After Rough Life in ABQ War Zone, "Duke" the Bengal Tiger Finds Better Life in Colorado
By: ABQ RAW staff
POSTED: 02/16/2023 at 3:30PM
Albuquerque - On Tuesday, January 10, 2023, at approximately 2:15 p.m., a ShotSpotter activation alerted Albuquerque Police Officers to shots being fired at 304 Indiana Street S.E.
While officers were on the way to the call, an individual at the Allsup's convenience store reported that someone had been shot outside of their business. Upon arrival, officers located an individual with a gunshot wound to the leg. The person had been shot by a stray bullet during a shootout across the street at a trailer park located at 6901 Zuni Rd SE.
Duke at the ABQBio Park.
While on the scene, an additional gunshot was heard coming from the trailer park just to the north of the Allsup's. During the investigation, officers followed some evidence into a mobile home park. Within the park, officers noticed a blood trail and followed it inside an abandoned mobile home. New Mexico Game and Fish took custody of the Bengal tiger from APD and transported him to the ABQ BioPark where they began rehabbing him.

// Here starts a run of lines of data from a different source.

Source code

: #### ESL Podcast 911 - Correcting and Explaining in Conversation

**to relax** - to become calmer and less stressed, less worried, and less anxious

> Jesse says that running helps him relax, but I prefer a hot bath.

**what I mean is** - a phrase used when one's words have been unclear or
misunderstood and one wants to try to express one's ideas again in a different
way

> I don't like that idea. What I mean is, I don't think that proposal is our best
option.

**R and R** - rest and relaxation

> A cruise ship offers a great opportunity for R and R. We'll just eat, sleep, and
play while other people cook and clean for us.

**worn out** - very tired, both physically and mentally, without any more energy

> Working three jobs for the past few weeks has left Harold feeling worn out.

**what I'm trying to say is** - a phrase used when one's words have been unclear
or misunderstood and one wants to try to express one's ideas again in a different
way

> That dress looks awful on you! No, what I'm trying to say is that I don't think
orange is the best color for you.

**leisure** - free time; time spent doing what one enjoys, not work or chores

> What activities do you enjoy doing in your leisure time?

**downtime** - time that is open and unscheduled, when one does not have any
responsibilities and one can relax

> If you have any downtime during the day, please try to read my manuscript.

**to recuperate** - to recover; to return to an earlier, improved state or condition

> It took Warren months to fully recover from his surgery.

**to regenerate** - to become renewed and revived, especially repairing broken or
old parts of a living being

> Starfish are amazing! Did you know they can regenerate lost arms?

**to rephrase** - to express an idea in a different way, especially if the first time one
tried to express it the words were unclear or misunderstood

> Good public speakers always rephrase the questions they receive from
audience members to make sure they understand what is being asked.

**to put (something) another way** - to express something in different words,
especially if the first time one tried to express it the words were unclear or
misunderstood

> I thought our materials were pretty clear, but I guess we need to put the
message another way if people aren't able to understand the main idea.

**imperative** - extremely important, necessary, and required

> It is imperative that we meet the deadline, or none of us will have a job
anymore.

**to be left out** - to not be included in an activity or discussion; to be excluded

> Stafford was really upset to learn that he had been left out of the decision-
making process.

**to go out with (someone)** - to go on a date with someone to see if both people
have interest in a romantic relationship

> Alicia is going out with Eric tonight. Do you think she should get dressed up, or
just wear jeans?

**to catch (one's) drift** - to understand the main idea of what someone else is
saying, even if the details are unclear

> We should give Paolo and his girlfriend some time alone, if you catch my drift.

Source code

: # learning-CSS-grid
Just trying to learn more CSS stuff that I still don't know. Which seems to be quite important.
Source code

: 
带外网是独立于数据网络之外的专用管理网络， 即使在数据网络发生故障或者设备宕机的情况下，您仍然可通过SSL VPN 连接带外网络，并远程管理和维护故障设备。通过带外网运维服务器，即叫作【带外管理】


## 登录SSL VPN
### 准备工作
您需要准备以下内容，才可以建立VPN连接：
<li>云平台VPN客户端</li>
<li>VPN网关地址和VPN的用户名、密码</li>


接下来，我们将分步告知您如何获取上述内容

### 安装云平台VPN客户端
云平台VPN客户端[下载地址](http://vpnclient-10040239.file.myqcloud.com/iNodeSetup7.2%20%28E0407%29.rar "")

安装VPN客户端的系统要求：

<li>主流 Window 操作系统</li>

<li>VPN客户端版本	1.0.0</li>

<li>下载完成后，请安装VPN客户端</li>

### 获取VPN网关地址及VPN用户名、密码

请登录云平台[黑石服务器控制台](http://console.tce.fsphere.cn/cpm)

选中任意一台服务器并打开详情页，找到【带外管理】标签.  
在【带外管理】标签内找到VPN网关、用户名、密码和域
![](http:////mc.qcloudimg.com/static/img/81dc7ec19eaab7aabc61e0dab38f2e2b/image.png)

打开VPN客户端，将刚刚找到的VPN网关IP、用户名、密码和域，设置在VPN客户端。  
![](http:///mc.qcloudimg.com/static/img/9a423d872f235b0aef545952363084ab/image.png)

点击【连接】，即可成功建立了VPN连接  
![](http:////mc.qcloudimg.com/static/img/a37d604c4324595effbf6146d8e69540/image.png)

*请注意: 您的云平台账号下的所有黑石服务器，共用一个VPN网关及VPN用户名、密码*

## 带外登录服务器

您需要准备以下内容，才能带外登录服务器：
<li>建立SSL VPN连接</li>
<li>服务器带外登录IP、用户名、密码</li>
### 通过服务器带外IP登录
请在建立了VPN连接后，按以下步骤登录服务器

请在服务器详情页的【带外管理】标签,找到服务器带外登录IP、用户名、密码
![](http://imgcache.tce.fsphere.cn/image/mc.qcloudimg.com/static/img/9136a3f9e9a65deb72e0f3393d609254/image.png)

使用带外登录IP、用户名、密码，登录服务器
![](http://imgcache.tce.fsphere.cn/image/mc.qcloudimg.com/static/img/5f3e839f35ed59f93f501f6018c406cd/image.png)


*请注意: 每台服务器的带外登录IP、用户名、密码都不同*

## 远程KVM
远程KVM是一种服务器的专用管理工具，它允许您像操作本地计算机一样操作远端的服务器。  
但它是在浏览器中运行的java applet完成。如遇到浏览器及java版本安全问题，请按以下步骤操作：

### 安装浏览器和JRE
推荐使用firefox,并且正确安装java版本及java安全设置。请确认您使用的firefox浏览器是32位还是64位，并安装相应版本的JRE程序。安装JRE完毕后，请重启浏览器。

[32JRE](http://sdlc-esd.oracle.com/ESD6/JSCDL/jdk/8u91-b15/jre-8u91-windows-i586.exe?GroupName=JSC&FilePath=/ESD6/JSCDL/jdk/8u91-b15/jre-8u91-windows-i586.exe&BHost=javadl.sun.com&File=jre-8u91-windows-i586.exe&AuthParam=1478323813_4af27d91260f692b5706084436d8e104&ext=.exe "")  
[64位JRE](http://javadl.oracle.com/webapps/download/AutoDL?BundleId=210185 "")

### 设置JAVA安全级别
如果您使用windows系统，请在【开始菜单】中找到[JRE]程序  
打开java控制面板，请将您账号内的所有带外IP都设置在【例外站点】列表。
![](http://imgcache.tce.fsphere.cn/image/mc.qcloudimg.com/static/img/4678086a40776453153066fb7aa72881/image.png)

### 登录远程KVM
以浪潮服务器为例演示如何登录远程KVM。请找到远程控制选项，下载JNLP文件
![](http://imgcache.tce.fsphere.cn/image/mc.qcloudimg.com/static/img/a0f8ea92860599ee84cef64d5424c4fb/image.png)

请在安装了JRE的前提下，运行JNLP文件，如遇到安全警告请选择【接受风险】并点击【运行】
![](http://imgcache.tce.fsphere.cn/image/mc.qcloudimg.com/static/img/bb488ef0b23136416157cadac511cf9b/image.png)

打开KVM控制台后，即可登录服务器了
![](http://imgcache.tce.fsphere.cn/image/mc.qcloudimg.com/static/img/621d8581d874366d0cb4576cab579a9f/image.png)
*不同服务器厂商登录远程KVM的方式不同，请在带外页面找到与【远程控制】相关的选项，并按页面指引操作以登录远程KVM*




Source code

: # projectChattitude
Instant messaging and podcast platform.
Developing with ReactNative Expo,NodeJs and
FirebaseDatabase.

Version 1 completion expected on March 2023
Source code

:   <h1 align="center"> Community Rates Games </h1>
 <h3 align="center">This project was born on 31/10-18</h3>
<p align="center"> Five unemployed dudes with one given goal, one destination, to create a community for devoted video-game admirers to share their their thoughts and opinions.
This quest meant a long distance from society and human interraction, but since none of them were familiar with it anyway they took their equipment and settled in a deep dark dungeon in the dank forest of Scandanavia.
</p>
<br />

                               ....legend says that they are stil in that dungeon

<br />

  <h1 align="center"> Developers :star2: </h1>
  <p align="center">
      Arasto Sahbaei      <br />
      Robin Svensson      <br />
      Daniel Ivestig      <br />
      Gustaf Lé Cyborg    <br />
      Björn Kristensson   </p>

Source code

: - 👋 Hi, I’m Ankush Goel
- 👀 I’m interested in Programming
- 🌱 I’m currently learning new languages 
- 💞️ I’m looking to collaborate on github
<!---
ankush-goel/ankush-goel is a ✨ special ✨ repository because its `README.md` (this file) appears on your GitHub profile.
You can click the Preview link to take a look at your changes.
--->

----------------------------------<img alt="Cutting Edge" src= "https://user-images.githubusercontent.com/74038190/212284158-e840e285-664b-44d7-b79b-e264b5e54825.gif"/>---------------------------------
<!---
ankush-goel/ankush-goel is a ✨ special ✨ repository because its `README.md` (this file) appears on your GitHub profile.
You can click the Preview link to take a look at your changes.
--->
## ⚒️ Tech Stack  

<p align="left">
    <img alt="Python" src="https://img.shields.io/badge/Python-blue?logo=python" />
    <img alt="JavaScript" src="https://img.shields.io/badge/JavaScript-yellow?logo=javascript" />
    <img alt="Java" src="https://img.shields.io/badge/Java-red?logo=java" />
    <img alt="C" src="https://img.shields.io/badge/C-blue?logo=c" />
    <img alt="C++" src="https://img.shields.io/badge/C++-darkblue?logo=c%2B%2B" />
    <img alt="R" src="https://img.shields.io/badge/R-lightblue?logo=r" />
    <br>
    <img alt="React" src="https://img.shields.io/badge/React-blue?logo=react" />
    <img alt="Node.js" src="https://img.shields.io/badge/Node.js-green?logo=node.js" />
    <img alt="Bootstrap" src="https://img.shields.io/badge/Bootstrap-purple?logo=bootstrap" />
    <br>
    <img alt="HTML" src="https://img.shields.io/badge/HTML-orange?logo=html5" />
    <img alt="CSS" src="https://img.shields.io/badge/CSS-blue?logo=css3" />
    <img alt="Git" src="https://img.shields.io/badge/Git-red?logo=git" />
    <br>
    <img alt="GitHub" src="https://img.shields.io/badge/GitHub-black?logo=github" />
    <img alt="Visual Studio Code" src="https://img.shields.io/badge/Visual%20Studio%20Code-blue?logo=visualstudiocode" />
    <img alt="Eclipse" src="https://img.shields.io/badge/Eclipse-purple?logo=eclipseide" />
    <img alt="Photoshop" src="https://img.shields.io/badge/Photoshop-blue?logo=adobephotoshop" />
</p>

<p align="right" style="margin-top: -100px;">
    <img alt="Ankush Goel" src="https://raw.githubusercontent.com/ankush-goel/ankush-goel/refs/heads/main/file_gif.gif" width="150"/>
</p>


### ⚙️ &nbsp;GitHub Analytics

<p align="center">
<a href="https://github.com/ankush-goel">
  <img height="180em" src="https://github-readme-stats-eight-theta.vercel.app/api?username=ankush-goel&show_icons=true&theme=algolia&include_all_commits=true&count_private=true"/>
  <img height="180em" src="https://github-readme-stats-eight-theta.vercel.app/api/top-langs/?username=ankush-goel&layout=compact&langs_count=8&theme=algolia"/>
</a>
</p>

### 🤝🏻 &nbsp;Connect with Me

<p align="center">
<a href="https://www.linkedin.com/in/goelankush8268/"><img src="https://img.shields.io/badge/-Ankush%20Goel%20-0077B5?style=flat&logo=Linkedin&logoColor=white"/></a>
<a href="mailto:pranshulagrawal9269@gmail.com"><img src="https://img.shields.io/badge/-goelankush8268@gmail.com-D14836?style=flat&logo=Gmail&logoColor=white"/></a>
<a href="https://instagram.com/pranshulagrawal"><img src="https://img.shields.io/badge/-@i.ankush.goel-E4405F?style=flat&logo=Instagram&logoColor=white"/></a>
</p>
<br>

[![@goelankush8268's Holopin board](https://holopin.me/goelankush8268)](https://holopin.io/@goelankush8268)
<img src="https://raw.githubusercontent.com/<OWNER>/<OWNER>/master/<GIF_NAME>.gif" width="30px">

The tiger stayed at the ABQ BioPark for 30 days and ultimately gave him the name “Duke”.
The crime scene from when the shooting and finding of Duke the Bengal Tiger was founded.
This week, Duke was taken to The Wild Animal Sanctuary located in Keenesburg, Colorado. The sanctuary has 11,000 plus acres of natural habitats for its rescued animals and it is home to more than 700 rehabilitated animals.
"He is currently staying inside our veterinary hospital so that our doctors have a chance to observe him, as well as monitor his food intake and elimination habits. Of course, being in Colorado, our weather is a bit different than Albuquerque, so he goes outside during the day and plays in an enclosed area adjacent to the Hospital. He is currently being fostered by a number of the Sanctuary’s rescued dogs, which help give him companionship and the ability to play with other four-legged beings," said Pat Craig, executive director of The Wild Animal Sanctuary.
The goal is to have Duke move into a large natural habitat once he gets bigger.
"He is very small for his age, so he has some catching up to do," said Craig.